The instant response of everyone hearing of this hunger for books is:

“Where may I send my spare books?” - highlighting our superfluity. Book Aid International, the oldest, most comprehensive and experienced of the Europe-based organisations for sending books to the Third World, is inundated with people’s throwouts, is grateful, but says that a gift of money or a guaranteed pound;5 a month would be better.

Surveys to ascertain what people want list poetry, good novels, adventure, romance, detective stories, science fiction, historical novels. They also like particularly those with smaller vocabularies, Mills and Boon and Enid Blyton. I saw a couple of young men pleading for Tarzan stories. “We love Tarzan.” “Over my dead body,” said their mentor.

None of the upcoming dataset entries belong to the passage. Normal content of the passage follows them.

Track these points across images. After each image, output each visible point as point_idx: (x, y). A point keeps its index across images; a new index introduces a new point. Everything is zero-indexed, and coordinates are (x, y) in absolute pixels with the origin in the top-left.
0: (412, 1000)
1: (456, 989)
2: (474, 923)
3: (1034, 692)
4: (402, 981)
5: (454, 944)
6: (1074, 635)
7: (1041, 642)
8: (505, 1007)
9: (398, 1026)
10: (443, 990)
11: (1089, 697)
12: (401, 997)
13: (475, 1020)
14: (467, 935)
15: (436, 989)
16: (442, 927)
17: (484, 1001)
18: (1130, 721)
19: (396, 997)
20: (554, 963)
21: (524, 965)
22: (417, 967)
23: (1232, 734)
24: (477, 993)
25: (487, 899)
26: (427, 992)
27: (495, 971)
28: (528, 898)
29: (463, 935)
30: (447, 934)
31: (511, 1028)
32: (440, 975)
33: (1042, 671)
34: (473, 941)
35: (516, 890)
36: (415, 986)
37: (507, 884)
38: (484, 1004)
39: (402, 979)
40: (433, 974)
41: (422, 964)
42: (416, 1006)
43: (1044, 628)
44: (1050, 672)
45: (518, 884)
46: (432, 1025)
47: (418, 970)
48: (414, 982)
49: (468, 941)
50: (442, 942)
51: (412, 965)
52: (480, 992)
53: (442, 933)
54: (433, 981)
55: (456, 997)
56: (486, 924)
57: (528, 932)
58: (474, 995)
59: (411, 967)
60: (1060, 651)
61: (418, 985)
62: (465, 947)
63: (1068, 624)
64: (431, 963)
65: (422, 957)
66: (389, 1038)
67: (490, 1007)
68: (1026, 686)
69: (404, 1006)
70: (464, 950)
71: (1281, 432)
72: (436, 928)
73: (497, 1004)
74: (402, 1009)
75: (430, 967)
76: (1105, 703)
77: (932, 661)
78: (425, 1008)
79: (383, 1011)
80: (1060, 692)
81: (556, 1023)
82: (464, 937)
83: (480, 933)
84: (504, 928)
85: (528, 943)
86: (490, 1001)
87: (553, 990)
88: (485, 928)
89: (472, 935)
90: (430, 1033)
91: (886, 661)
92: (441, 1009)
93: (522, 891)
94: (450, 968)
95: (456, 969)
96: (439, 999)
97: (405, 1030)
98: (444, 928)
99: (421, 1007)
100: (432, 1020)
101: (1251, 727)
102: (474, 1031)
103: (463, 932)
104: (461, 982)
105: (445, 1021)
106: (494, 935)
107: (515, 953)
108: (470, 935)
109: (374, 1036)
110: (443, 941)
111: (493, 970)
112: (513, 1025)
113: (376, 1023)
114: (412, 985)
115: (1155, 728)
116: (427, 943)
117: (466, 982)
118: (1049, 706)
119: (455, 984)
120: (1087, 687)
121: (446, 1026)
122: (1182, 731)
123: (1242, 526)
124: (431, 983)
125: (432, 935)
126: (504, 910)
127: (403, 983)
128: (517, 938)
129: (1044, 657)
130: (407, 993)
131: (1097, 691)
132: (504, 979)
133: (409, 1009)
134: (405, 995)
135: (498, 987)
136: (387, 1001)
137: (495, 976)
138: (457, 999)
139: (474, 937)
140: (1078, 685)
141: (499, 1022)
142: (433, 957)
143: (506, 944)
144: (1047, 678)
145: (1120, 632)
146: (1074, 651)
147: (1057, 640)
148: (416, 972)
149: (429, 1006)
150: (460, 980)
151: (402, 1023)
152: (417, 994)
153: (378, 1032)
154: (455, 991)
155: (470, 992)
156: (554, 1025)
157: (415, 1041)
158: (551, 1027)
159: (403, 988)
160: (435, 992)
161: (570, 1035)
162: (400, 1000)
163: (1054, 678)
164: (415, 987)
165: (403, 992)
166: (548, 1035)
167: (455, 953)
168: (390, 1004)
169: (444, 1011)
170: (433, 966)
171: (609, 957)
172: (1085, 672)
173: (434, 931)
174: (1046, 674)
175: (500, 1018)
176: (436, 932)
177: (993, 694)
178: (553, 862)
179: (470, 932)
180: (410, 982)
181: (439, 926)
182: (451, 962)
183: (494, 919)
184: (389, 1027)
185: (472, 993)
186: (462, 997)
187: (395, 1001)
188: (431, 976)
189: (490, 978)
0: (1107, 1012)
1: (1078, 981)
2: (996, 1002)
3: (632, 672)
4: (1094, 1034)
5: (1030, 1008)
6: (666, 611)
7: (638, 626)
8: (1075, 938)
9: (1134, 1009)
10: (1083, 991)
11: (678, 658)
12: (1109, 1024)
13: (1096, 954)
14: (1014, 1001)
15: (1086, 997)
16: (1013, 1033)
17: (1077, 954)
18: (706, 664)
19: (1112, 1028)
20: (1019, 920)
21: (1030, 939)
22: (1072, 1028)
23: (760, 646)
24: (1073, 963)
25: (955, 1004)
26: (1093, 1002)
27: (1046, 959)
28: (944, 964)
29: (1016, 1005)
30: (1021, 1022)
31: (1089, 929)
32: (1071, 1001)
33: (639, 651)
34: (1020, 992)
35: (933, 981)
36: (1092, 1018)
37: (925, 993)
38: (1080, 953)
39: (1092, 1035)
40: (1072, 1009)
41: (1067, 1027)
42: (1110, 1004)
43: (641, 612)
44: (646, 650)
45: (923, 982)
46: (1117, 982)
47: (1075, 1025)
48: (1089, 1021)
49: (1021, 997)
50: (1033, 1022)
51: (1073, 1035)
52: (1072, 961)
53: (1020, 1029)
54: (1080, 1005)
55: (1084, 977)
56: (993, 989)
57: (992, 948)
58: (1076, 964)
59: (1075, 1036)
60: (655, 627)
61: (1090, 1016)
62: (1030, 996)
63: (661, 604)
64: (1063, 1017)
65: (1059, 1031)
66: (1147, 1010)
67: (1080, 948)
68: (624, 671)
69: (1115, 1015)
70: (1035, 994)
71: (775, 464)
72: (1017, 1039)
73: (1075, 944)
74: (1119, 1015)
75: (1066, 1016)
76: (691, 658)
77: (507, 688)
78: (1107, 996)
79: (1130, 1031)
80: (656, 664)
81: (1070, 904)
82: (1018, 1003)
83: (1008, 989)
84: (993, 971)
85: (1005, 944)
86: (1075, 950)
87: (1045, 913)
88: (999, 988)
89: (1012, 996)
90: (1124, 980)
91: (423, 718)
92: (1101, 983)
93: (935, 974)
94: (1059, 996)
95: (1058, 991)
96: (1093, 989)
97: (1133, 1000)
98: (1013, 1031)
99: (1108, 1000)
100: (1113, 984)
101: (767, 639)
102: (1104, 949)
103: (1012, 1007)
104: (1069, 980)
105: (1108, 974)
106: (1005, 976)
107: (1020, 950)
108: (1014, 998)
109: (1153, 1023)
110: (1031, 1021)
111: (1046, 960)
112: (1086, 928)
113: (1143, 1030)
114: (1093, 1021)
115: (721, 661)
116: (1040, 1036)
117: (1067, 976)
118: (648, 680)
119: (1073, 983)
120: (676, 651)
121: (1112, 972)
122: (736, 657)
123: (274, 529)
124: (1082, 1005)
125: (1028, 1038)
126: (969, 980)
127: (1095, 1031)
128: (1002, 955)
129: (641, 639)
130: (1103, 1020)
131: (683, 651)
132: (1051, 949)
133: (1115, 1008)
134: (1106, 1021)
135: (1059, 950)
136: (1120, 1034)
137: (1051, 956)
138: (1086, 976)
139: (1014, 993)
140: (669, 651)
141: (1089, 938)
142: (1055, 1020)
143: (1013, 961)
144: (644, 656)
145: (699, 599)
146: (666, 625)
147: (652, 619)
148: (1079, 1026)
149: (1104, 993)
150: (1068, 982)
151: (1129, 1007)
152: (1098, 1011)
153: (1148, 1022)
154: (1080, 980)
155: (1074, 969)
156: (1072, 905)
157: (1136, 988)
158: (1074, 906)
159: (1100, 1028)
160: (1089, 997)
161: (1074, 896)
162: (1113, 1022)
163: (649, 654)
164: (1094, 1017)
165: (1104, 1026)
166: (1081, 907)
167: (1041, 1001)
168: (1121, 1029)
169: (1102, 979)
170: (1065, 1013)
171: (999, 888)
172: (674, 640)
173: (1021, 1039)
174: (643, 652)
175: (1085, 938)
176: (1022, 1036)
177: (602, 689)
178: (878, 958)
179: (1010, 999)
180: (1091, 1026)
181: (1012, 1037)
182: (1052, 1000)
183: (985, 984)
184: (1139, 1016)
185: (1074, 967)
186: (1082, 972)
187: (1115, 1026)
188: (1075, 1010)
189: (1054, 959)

The most popular title is Animal Farm, for obvious reasons. They love Thomas Hardy. World Tales, by Idries Shah, a collection of folk tales, is popular not least because some tales are to be found in the Shona and Ndebele traditions. Jane Eyre is a favourite; there is something about that tale that transcends culture.

It is an interesting fact that black writers from other parts of Africa don’t much appeal, but their own do. Women love Tsitsi Dangarembga’s Nervous Conditions, which they say defines their lives.

A few books may transform an area. The scheme I am involved with sends out boxes of books, that always include a dictionary, an atlas, and an encyclopaedia - which may be the only ones for miles around, and in one of the remotest poorest areas there came into being a library - a plank under a tree - and a letter said: “People cannot live without water. Books are our water”. Study groups, civic groups, reading groups, literacy groups, may result from 40 books.

The Zimbabwe government pays lip service to books and libraries. In a country where schools fall short of what they should be, you would think it would seize this opportunity to build on the good fortune of having a book-hungry population - and fund libraries. But like successive governments in Britain, it is stupid and short sighted.